At nine months old this baby was barely able to sit upright due to the size of his head; he began to move himself by scooting across the floor in a sitting position because he couldn't get into a crawling position. Our friend (his foster mom) was taking him to various specialists' appointments and arranging for therapies all while taking fabulous care of him.
During this time, both birth parents were granted visits with this baby even though no one was forthcoming regarding the details of his "injury" and the agency was not able to piece together exactly what had happened. Both parents were given goals to complete in order to have the baby reunified with them. There was also a possibility that the baby would not be reunified, but rather could be adopted by his foster mother.
Eventually the placing agency became very difficult to work with - visits were not scheduled, were rescheduled, or one party or another was misinformed or late to the visit. The worker became critical of, and the birth parents were at times aggressive with, our friend. It also became more apparent that the placement would not end in adoption - which meant a continued and probably a long-term working relationship with the birth parents and the placing agency; a situation which became overwhelming for our friend.
At our foster parent support group meeting in February, we celebrated this little guy's first birthday with smiles and cheers. And then we cried and prayed together as we listened to our friend explain through tears that notice had been given that the little boy would need to be moved to another foster home.
In February we were caring for ten children ages 19, 16, 15, 14, 13, 12, 11, 10, 7, and 5. Two days later we called our agency and asked if we could be considered a placement option for this little boy. We knew him - his needs, his therapy schedule, about his doctor's appointments. We knew about his case - the goal of reunification, the frustration of miscommunication with the placing agency, the inconsistency of the visitation schedule. We knew that it was a long shot.
After a month of interviews and paperwork this little boy was placed in our home.
The therapies and doctor's appointments continued; as did the miscommunication and frustration of working with the placing agency. Visits continued to be inconsistent and the placement goal of reunification seemed far-off. In fact, several months ago the child advocate asked if we would consider being a pre-adoptive resource if reunification ceased to be an option.
In October a new case worker was assigned and the court got more involved - apparently it was clear to all parties that the mishandling of the case was working against the goal of reunification. Visits - the schedule and the specifics of who, where, and when - were court ordered; something we had never heard of. At that time we were told that on December 1 the case was going to be heard by a different judge - a judge who knew nothing about the case and was going to bring an unbiased perspective about the direction of the case. We were told that the outcome of this court hearing would result in no change with visitation or with the goals for the parents, but rather would give a point for moving forward.
Yesterday following that court hearing the case worker sent a message. The message was that visits were going to increase - drastically. Instead of dad having a visit during the day, visits would be for the entire weekend - two overnights. When I questioned the worker about how we would schedule (or reschedule) the visit over Christmas weekend, the response was that dad would have his son from Friday to Monday - for Christmas Eve, and Christmas Day; for three nights.

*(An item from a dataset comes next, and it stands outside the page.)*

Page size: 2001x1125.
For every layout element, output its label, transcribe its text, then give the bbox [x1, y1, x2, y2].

It felt like a sucker punch.
I knew that families were usually reunified after three or so weekend visits. I knew that the goal was reunification. I knew that this little boy was only mine for a short time. I knew that dad had been doing all that was required. I knew that this family was supposed to be together.
I also knew that I had witnessed a miracle in this little boy's development - in August he tested out of all his Early Intervention therapies. I was with him when he had surgery in June to correct his vision - surgery which resulted in the ophthalmologist's amazement over how well this little boy healed and recovered. I was there for his first steps and his first word, "ball."

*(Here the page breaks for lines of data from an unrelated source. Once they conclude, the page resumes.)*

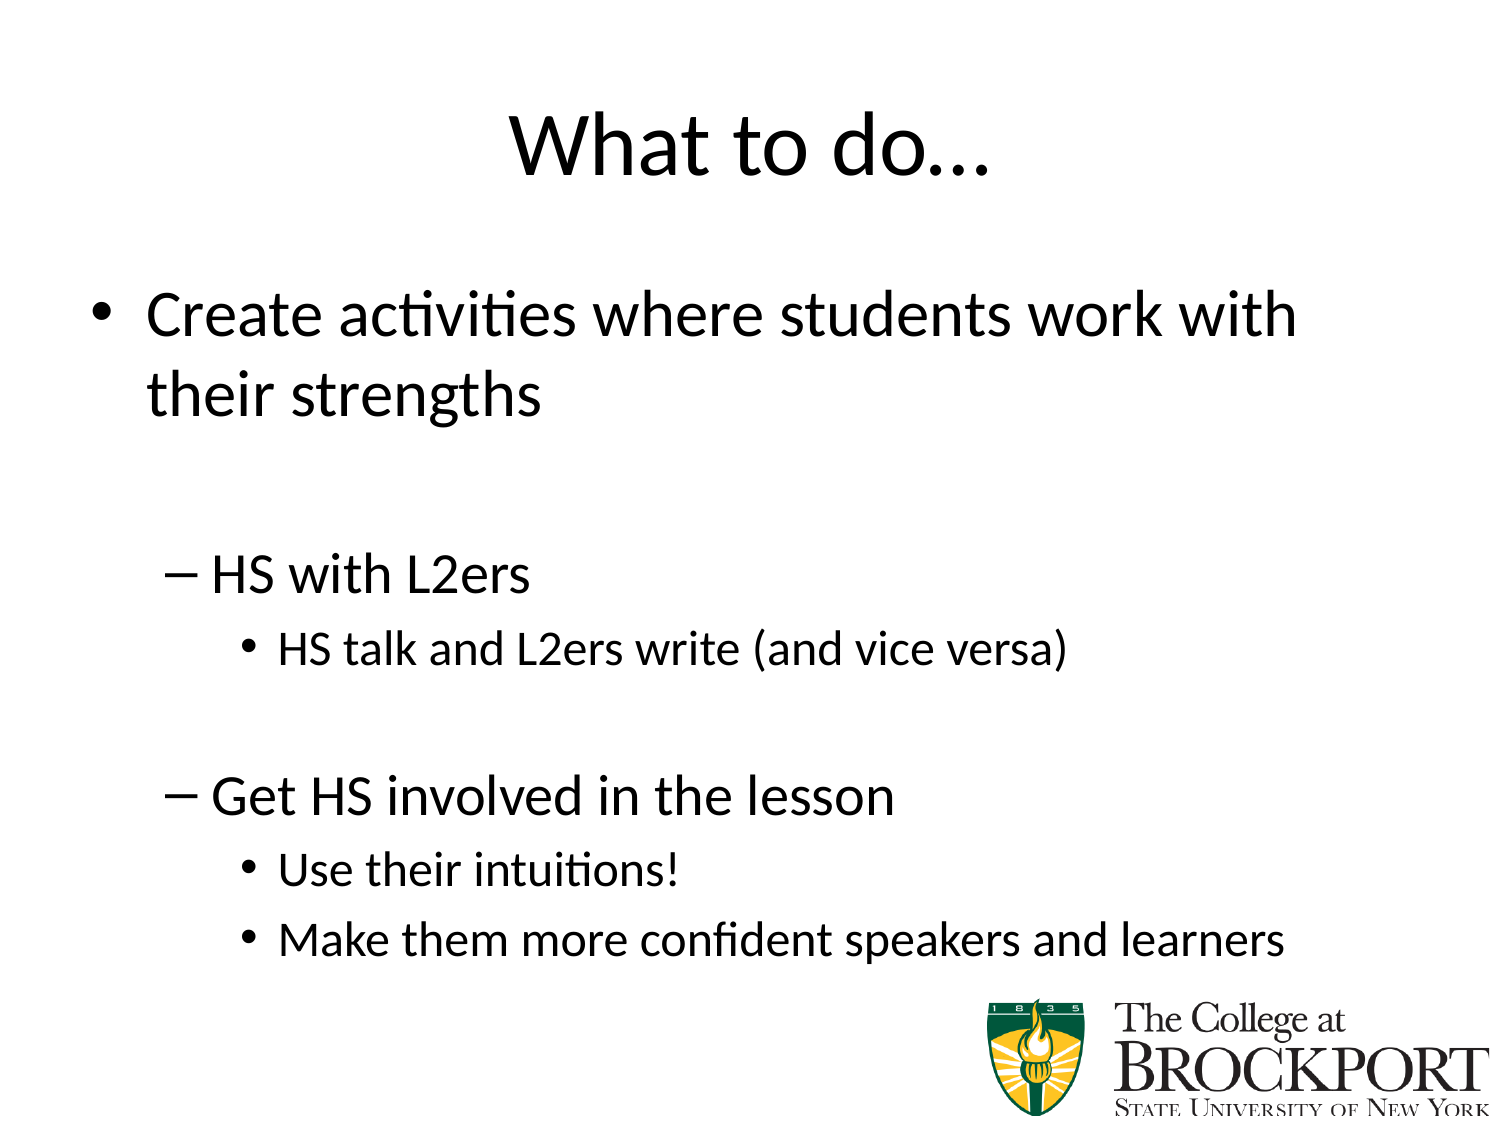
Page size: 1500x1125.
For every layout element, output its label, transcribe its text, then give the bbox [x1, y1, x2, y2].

title What to do… [75, 45, 1425, 233]
list Create activities where students work with their strengths HS with L2ers HS talk and L2ers write (and vice versa) Get HS involved in the lesson Use their intuitions! Make them more confident speakers and learners [75, 262, 1425, 1005]
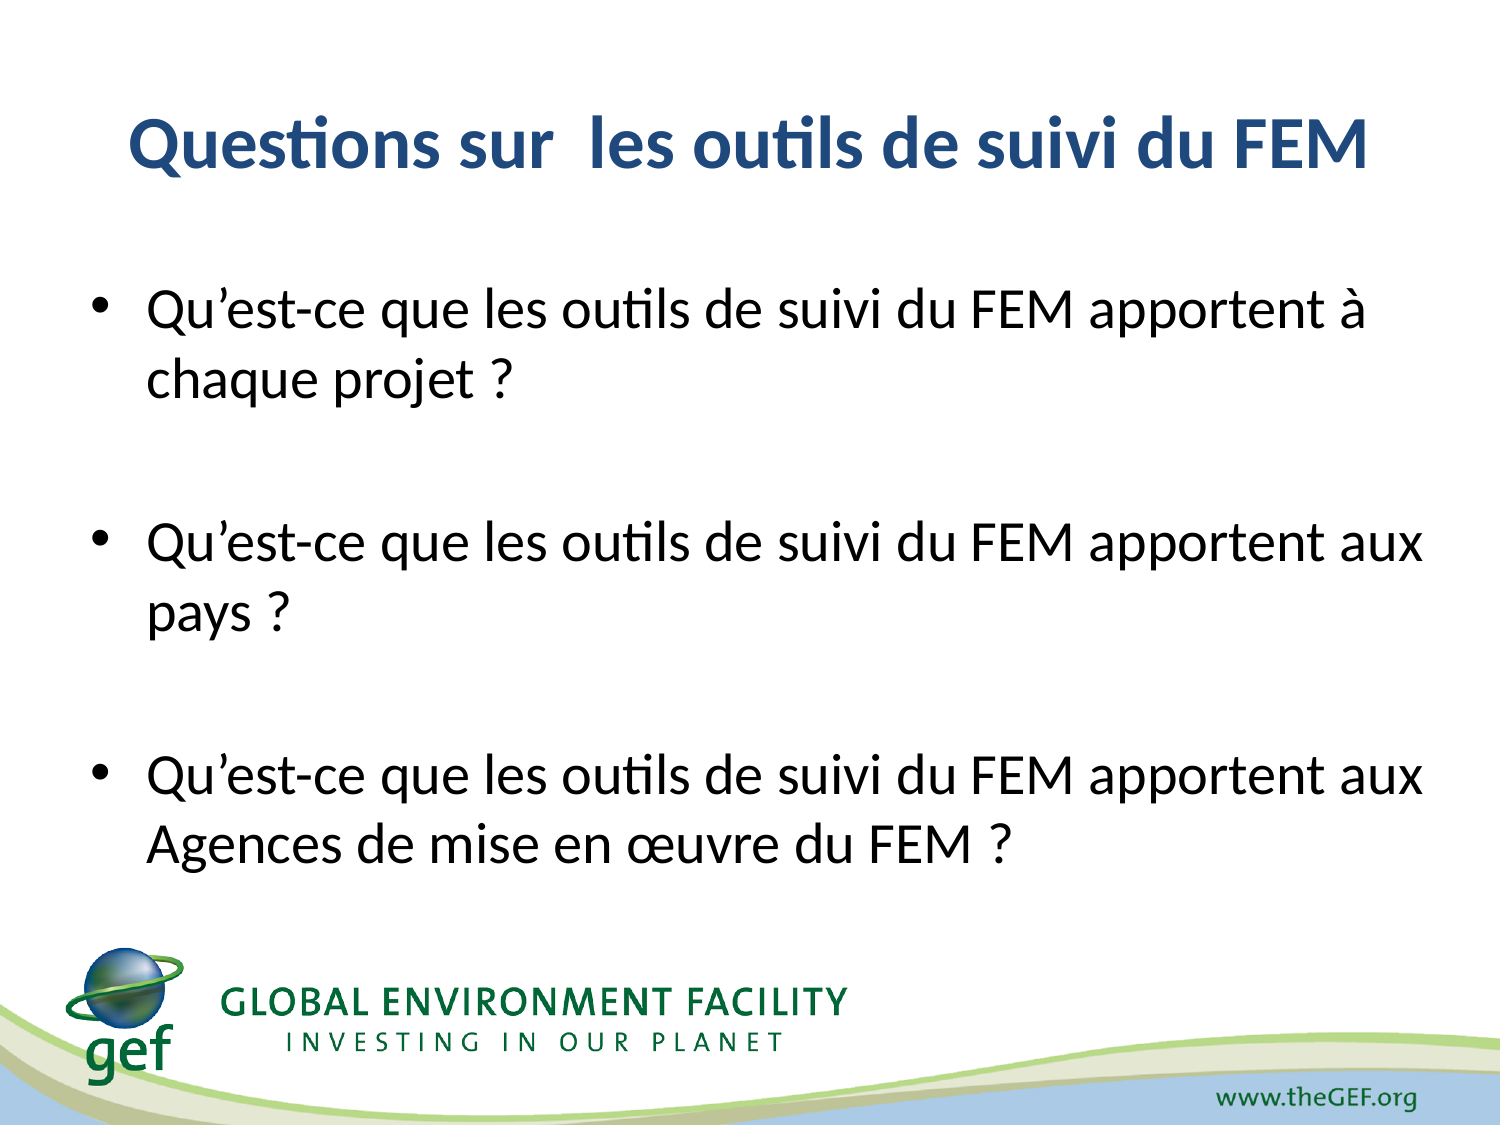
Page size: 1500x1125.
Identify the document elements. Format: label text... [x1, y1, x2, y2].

I had been told that NOTHING was going to change on December 1. I had hung my hat on that. Nothing happens December 1, then three months until the next court date. Then maybe reunification. We would celebrate Christmas and his second birthday together.

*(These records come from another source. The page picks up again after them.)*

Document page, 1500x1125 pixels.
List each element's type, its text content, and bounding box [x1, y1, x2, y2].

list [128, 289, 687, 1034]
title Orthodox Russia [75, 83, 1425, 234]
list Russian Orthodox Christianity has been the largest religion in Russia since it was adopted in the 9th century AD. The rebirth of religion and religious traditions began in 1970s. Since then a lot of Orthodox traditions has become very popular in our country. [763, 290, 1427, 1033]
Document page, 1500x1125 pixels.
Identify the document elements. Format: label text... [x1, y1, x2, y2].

That was what I was thinking.
You'd think that by now - seventeen years and forty-eight children later - I'd have caught on that just when I have my head wrapped around what is going to happen, what I expect to happen, THAT is when the unexpected happens. That by now I'd remember to save back just a tiny sliver of my heart for myself so that when each child leaves, my heart doesn't break. That by now my head would override my heart and I would realize that foster parenting is temporary, it's supposed to be temporary. That we had done our "job."
I try not to be selfish. I am truly happy for this little boy and his family; that the system worked the way it was supposed to, that he will grow up with his dad and that he is young enough to not remember being in foster care.
Every time I try not to be selfish and I think, "maybe this is the last time."
But it's not the last time.
It's just different.
We've met this amazing little fella!! So glad to hear about the progress he has made. What a miracle child! We dont have any words if wisdom but we hear you. I can sense the roller coaster of emotions you are going through. Praying for you all...but especially for this little one.
ReplyDeleteThank you for your prayers for this little boy. We trust that God will continue to guide his life.